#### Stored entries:
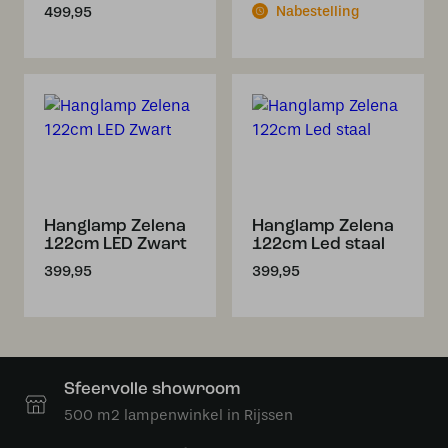
Nabestelling
499,95
Hanglamp Zelena
Hanglamp Zelena
122cm LED Zwart
122cm Led staal
399,95
399,95
Sfeervolle showroom
500 m2 lampenwinkel in Rijssen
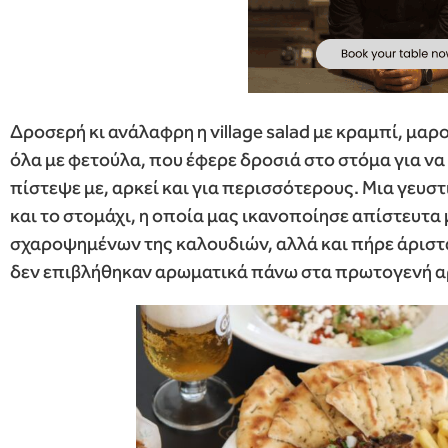
Δροσερή κι ανάλαφρη η village salad με κραμπί, μαρ
όλα με φετούλα, που έφερε δροσιά στο στόμα για να
πίστεψε με, αρκεί και για περισσότερους. Μια γευστι
και το στομάχι, η οποία μας ικανοποίησε απίστευτ
σχαροψημένων της καλουδιών, αλλά και πήρε άριστα
δεν επιβλήθηκαν αρωματικά πάνω στα πρωτογενή α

#### Work request:
Could you write out the text read from every one of the rows above, line for line and unchanged, leaving out the pictures?

#### Solved exercise:
Nabestelling
499,95
Hanglamp Zelena
Hanglamp Zelena
122cm LED Zwart
122cm Led staal
399,95
399,95
Sfeervolle showroom
500 m2 lampenwinkel in Rijssen
Δροσερή κι ανάλαφρη η village salad με κραμπί, μαρ
όλα με φετούλα, που έφερε δροσιά στο στόμα για να
πίστεψε με, αρκεί και για περισσότερους. Μια γευστι
και το στομάχι, η οποία μας ικανοποίησε απίστευτ
σχαροψημένων της καλουδιών, αλλά και πήρε άριστα
δεν επιβλήθηκαν αρωματικά πάνω στα πρωτογενή α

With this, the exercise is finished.